Of the 421 patients, 10 (3%) had bile with GEA, 92 (22%) had pancreatic fistula, 105 (25%) had DGE, and 2 had combined GEA and PEA deficiency (3.5%). and (72%) patients without signs of anastomotic failure. There were 219 men (52%), 202 women (48%), aged 35 to 80, the average age was 61 + 9.3 years.
The mortality rate was 4% (n = 17). The causes of death were surgical complications in 62% (n = 11, including 2 ischemic complications, 4 pancreatic fistulas and 5 hemorrhages), cardiopulmonary disorders in 23% (n = 4) and various complications in 15% (n = 2).
Risk factors for early biliary complication: sex, benign neoplasm, malignant neoplasm, gatekeeper preservation method, common bile duct diameter <5 mm, pancreatic fistula and use of 6/0 threads for biliary anastomotic sutures were associated with early biliary complications. All strictures of hepaticojejunostomy occurred in patients with a diameter of FF <5 mm. Another factor associated with stricture in the analysis of the results was the use of suture material 6/0. With regard to transient jaundice, the only significant identified risk factor was the diameter of the LV <5 mm. Cholangitis was much more common in benign or malignant neoplasms.
Conclusions.
Bile fistulas are rare, but can be life-threatening when associated with pancreatic fistulas. Because the only independent risk factor is the diameter of the RV, surgical technique is crucial. Regardless of existing classification systems, further studies should assess the adequate burden of hepaticoyanastomotic failure when combined with pancreatic fistula. Hepaticojejunostomy and combined complications after pancreatoduodenectomy are less common than pancreatic fistulas.
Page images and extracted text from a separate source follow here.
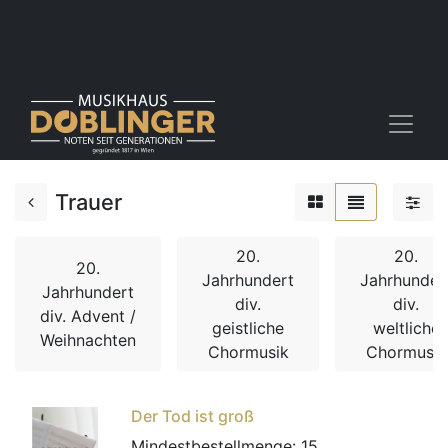
Trauer
20.
20.
20.
Jahrhundert
Jahrhunder
Jahrhundert
div.
div.
div. Advent /
geistliche
weltliche
Weihnachten
Chormusik
Chormusik
Der Tod ist groß
Mindestbestellmenge:
15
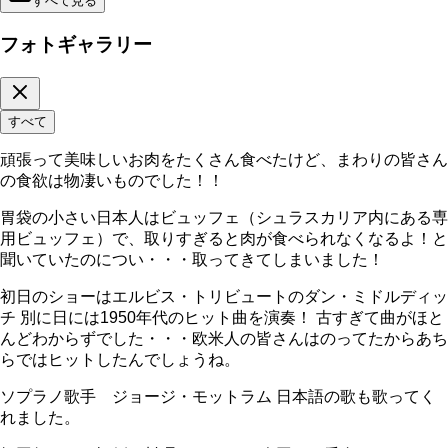
すべて見る
フォトギャラリー
すべて
頑張って美味しいお肉をたくさん食べたけど、まわりの皆さん
の食欲は物凄いものでした！！
胃袋の小さい日本人はビュッフェ（シュラスカリア内にある専
用ビュッフェ）で、取りすぎると肉が食べられなくなるよ！と
聞いていたのについ・・・取ってきてしまいました！
初日のショーはエルビス・トリビュートのダン・ミドルディッ
チ 別に日には1950年代のヒット曲を演奏！ 古すぎて曲がほと
んどわからずでした・・・欧米人の皆さんはのってたからあち
らではヒットしたんでしょうね。
ソプラノ歌手 ジョージ・モットラム 日本語の歌も歌ってく
れました。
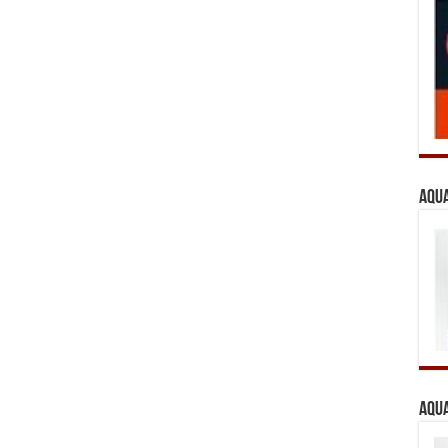
Aqua
Aqua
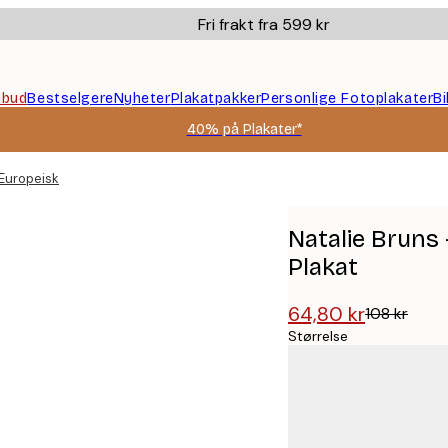
Fri frakt fra 599 kr
ilbud
Bestselgere
Nyheter
Plakatpakker
Personlige Fotoplakater
B
40% på Plakater*
 Europeisk Gatescooter Plakat
Natalie Bruns
Plakat
64,80 kr
108 kr
Størrelse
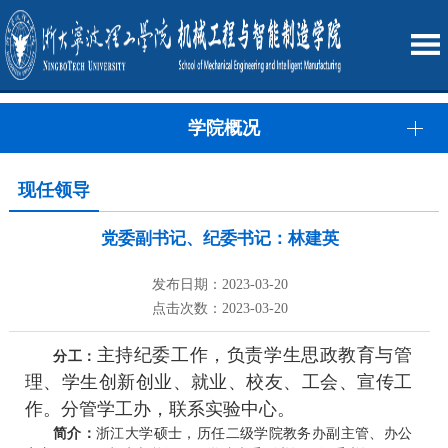
学院概况
现任领导
党委副书记、纪委书记：林建英
发布日期：2023-03-20
点击次数：2023-03-20
主持纪委工作，负责学生思政教育与管
分工
：
理、学生创新创业、就业、校友、工会、宣传工
作。分管学工办，联系实验中心。
简介
：
浙江大学硕士，历任二级学院教务办副主管、办公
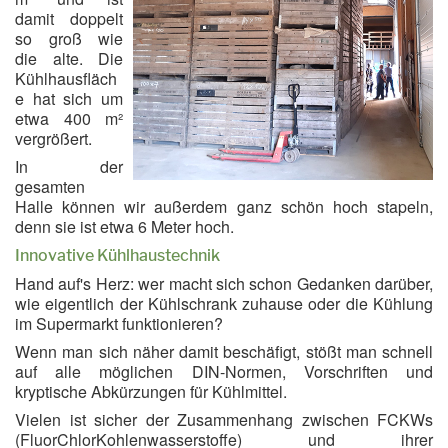
damit doppelt
so groß wie
die alte. Die
Kühlhausfläch
e hat sich um
etwa 400 m²
vergrößert.
In der
gesamten
Halle können wir außerdem ganz schön hoch stapeln,
denn sie ist etwa 6 Meter hoch.
Innovative Kühlhaustechnik
Hand auf's Herz: wer macht sich schon Gedanken darüber,
wie eigentlich der Kühlschrank zuhause oder die Kühlung
im Supermarkt funktionieren?
Wenn man sich näher damit beschäfigt, stößt man schnell
auf alle möglichen DIN-Normen, Vorschriften und
kryptische Abkürzungen für Kühlmittel.
Vielen ist sicher der Zusammenhang zwischen FCKWs
(FluorChlorKohlenwasserstoffe) und ihrer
Prevention of early biliary complications is a difficult task. We noticed that the GEA stricture was facilitated by the use of 6/0 caliber sutures, which may be due to ischemia secondary to excessive sutures when using smaller caliber sutures.
Explaining that 50% of bile ducts resolve spontaneously while maintaining intra-abdominal drainage. In this case, mortality due to leakage of the biliary tract was zero. Minimally invasive methods are also effective.